Something ‘new’ in barbecue in South Johnson City

Mystery Diner • Sep 19, 2012 at 3:55 PM

There are times when your Mystery Diner must put more than his digestion and his liver on the line for his readers.

This is one of those times.

Of late, I’ve had my lunch and supper several times at a restaurant located at 2401 S. Roan St. You old-timers among my readers may recall this as the old WETB radio building. Since then, the site has seen a succession of businesses, mostly restaurants, some good and some bad.

It is now the location of LG’s BBQ, Johnson City’s newest barbecue joint, and therein lies my dilemma. This place is really, really new, less-than-two-months new. I normally avoid the really, really new eateries because such places often close just as fast as they open, thus rendering any review of mine worthless.

No, my policy is to let the new place get some age on, get all the “new restaurant” teething problems over, and let ’em get comfortable not just with what they are cooking, but how they are cooking it.

The proprietors of LG’s, Ms. Colleen and Ms. Lynette, are new friends to welcome, both lately come south to seek warmth both in climate and community. Between them, they bring a considerable portion of culinary expertise, and a whole passel of courage. They will need both.

As I’ve said before, ’round here barbecue is like high school football. Folks support and patronize their football team and their barbecue joint with equal fervor. New players in either arena are regarded with a healthy dose of skepticism until they prove themselves .

I am here to tell you that, though LG’s has been open less than two months, the proof is there. My dining partner, myself and our friends have enjoyed LG’s food and quiet family-friendly ambiance. Their menu offers an excellent selection of pulled pork, pork ribs and beef brisket.

The pork comes as a sandwich, either by itself ($3.99) or as a sandwich platter with one side order and a drink ($4.99). If you’re hungry, get the pulled pork as a platter with two sides ($8.99) and have it either made as a large sandwich or with toast on the side.

There is the Pulled Pork Dog, ($6.99 drink included) a hot dog covered in pulled pork with slaw and beans on top or on the side. Caution: unless you want a footwide sauce, slaw and bean-laden smile, I’d use a knife and fork.

LG’s ribs are meaty, lightly smoked and done to a turn. You can get them in the Two Ribs Meal ($8.99) with two sides, toast and drink, or as a Half Rack ($15.99) with the same accompaniments. For those of you with some Fred Flintstone in your family tree, there’s the Whole Rack ($25.99) that comes with three sides and a drink. I’d ask for a stack of napkins and maybe a drop-cloth as well.

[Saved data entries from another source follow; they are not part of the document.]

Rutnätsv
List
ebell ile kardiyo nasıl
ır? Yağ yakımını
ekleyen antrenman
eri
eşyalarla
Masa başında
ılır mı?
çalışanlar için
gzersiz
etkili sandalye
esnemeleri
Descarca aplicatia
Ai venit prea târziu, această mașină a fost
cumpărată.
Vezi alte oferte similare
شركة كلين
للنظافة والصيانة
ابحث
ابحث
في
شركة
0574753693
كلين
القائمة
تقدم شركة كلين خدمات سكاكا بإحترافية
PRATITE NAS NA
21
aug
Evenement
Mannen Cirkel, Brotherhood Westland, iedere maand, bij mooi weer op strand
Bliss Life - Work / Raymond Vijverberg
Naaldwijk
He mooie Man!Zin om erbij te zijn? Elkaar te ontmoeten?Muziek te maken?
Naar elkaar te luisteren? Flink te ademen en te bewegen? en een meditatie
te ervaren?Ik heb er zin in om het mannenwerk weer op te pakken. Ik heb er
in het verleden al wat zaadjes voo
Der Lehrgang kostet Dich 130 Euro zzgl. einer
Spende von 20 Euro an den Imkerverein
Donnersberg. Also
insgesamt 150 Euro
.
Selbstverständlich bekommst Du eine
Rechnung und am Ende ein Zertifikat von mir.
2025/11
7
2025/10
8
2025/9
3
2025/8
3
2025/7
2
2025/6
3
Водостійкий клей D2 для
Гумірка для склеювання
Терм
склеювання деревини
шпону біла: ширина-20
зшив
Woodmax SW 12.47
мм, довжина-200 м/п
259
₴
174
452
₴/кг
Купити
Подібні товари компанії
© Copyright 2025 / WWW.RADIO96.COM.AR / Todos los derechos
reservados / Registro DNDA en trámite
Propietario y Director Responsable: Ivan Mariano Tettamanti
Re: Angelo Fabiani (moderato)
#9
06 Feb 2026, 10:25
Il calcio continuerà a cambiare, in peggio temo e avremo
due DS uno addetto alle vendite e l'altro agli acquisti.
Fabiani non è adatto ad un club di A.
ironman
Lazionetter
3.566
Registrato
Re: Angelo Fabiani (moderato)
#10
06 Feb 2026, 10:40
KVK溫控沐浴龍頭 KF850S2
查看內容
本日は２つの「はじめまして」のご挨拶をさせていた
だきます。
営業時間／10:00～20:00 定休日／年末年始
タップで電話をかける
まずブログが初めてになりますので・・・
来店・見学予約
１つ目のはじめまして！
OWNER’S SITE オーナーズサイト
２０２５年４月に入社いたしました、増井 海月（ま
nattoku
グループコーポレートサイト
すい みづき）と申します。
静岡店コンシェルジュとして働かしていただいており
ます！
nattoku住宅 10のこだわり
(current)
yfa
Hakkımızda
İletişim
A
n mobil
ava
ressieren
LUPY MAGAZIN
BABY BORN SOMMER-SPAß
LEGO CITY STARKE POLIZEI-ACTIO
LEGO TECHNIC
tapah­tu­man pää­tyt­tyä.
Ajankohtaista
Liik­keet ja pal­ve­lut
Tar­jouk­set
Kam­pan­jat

Lastly, there’s the Beef Brisket Platter ($10.99) and something new. LG’s does not smoke regular beef brisket, they use corned beef brisket sliced very thin and gently smoked. The result is an unusual taste conjunction, a sort of barbecue-joint-meets-kosher-deli flavor that was both unique and also pleasant.

I had the mustard potato salad and the LG’s beans as sides and approved both, especially the flavor of the potato salad with the smoked corned beef brisket. My partner was very pleased with her sides of slaw and LG’s special Cowboy Beans, a savory mixture of baked beans, lean ground beef and chopped onions in a thick molasses-based sauce.

Once your meal is in front of you, there are several barbecue sauces available for that finishing touch. LG’s Sweet is a thick tomato/molasses-based dark sauce with hints of onion and garlic. It is sweet, but not “lockyour-jaw” sweet. My favorite is LG’s Spicy BBQ Sauce, a mustard and cider vinegar-based sauce with finely ground black pepper added for a nice heat after effect. It is best to let the Spicy Sauce reach room temperature for maximum effect; cold seems to mute its vinegary tang and the pepper after-effect.

I’d heard that LG’s also has Alabama White sauce, a mayonnaise-based sauce that goes well with chicken and lean pork. Being enthralled with the Spicy Sauce this go-around, I’ll try the Alabama Sauce on my next visit.

For those wanting a sweet finish, LG’s has desserts. Its Cinnamon Ice Cream is excellent, especially when you’ve got a big scoop of it melting on top of LG’s homemade apple fritter ($2.99). There are also various cakes and pies, whole or in slices depending upon how much dessert you’ve saved yourself for. LG’s has barbecue to go, by the pound for pork and by the rack for ribs, with sides and fixin’s included.